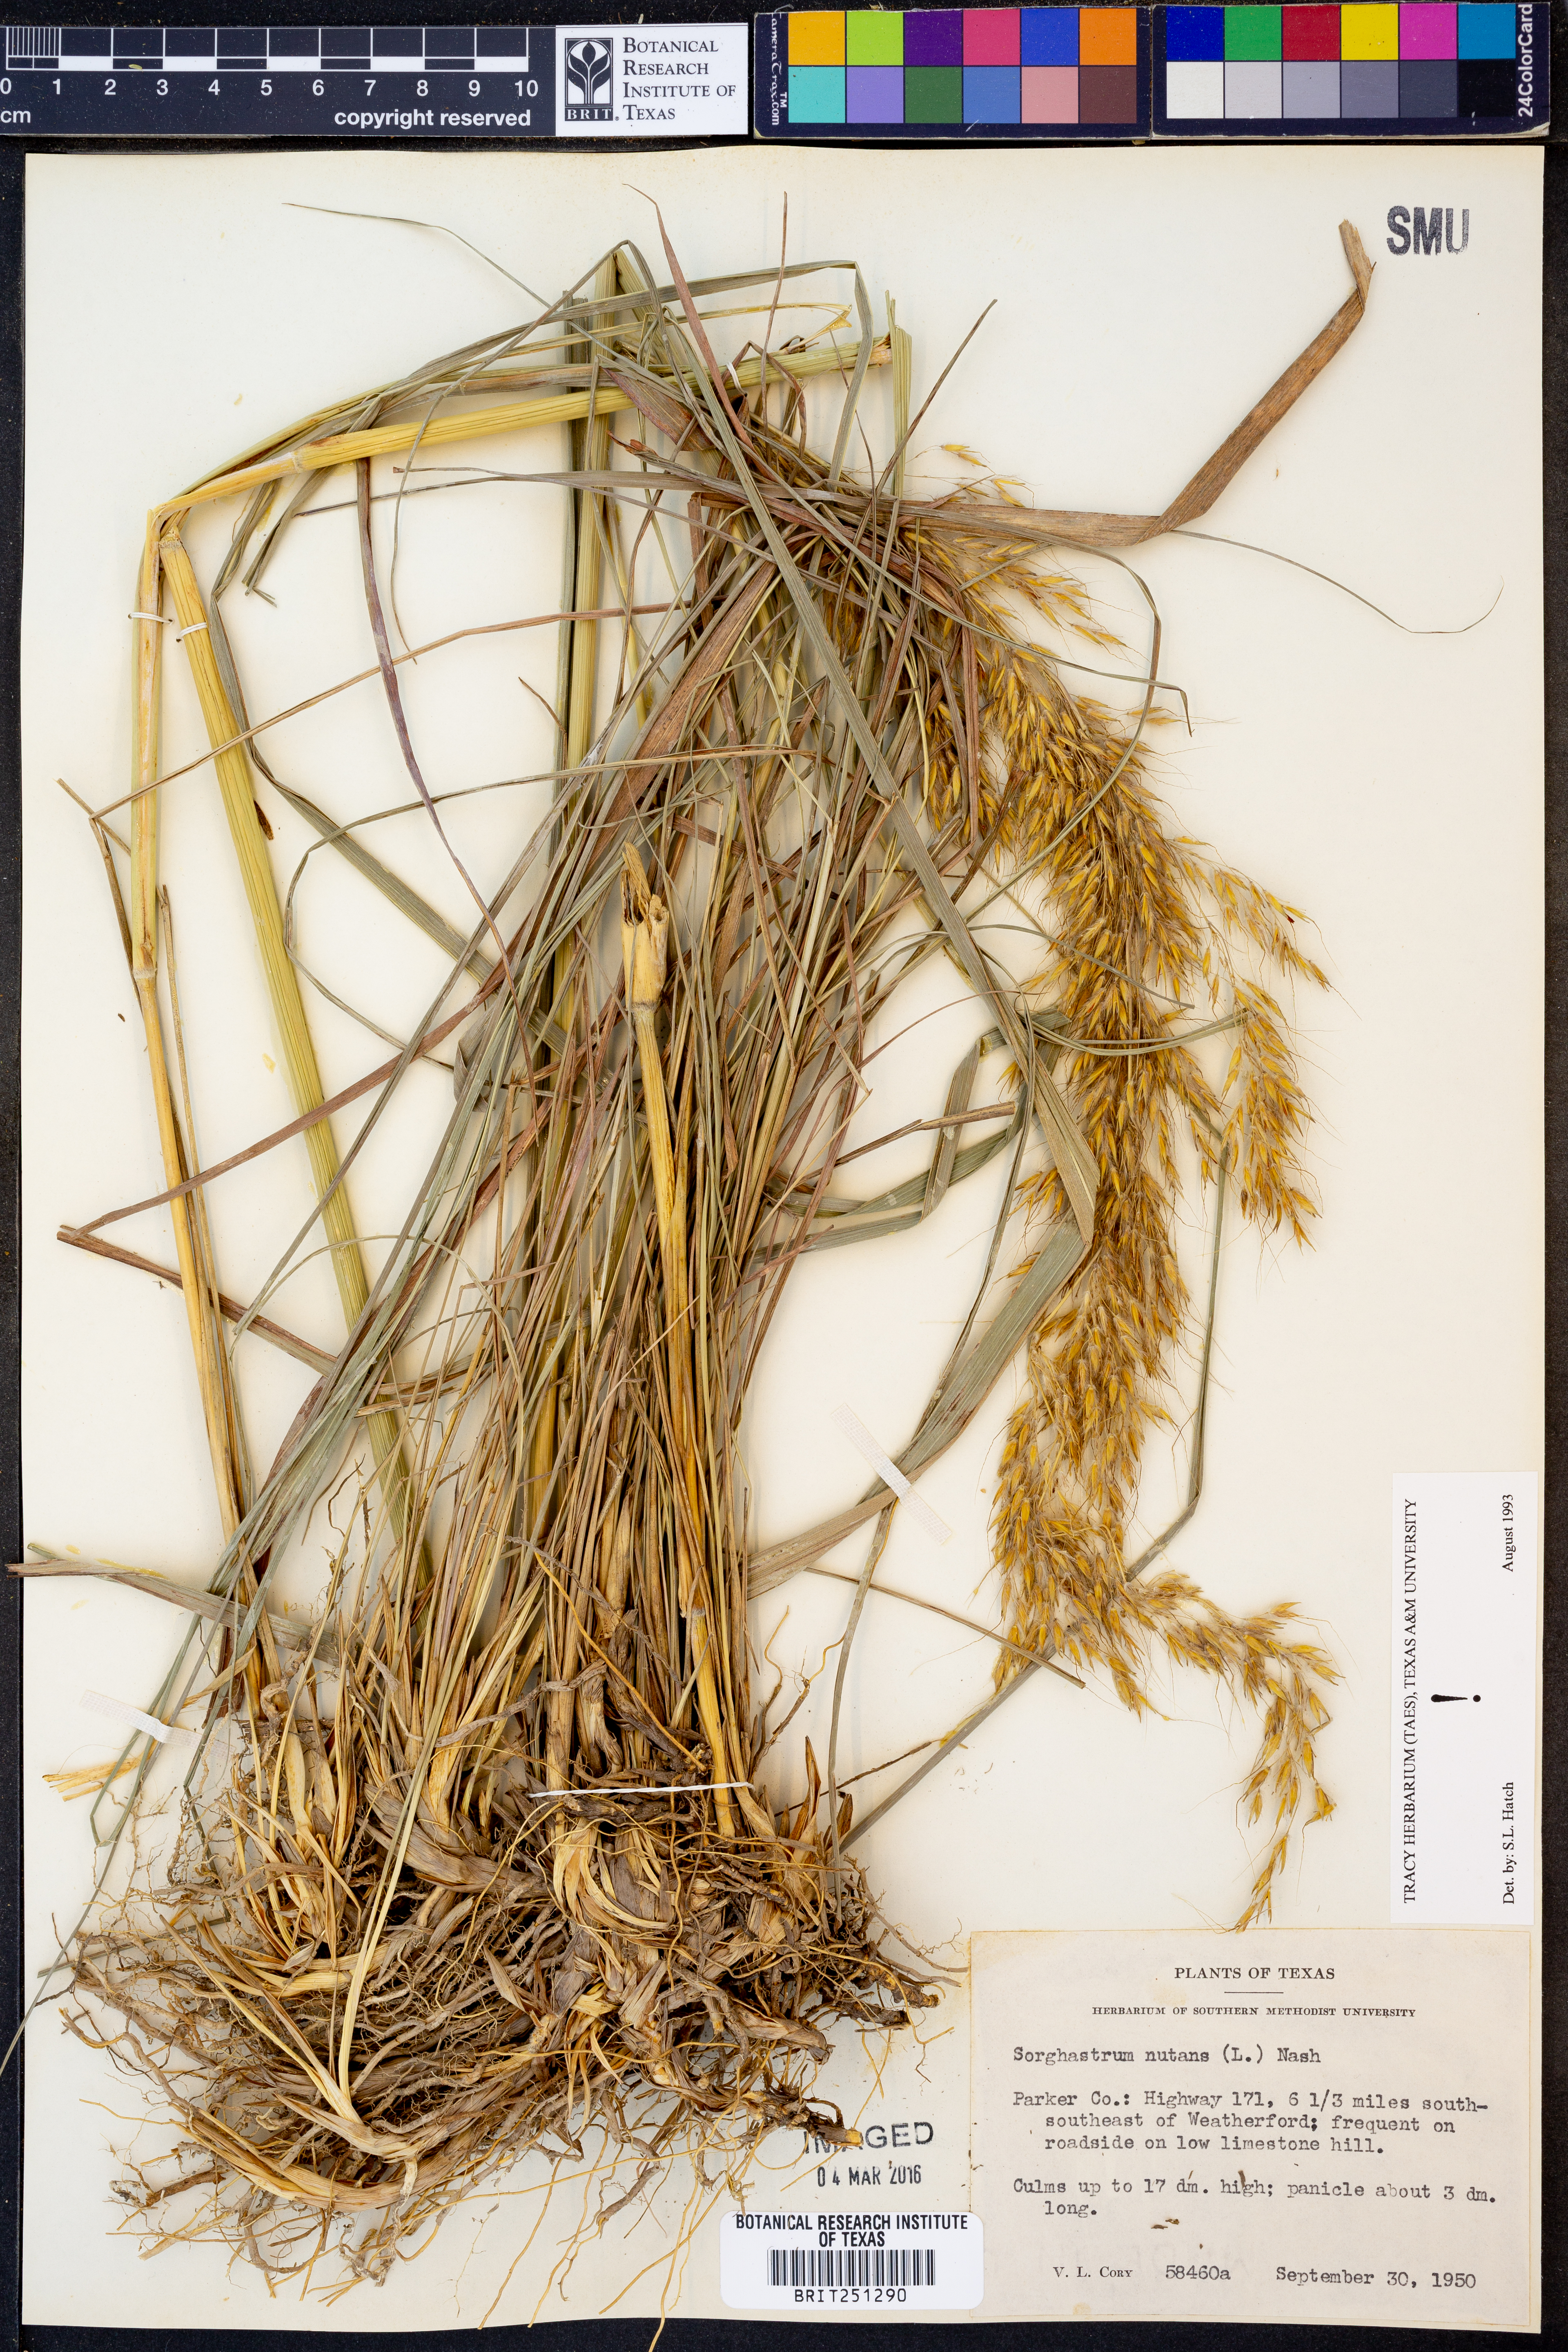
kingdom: Plantae
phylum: Tracheophyta
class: Liliopsida
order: Poales
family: Poaceae
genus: Sorghastrum
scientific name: Sorghastrum nutans
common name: Indian grass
****************
**Exercise description**
Please copy out the rows word for word, starting at the line containing "phylum: Tracheophyta" and ending at the final line of the rows.

**Task solution**
phylum: Tracheophyta
class: Liliopsida
order: Poales
family: Poaceae
genus: Sorghastrum
scientific name: Sorghastrum nutans
common name: Indian grass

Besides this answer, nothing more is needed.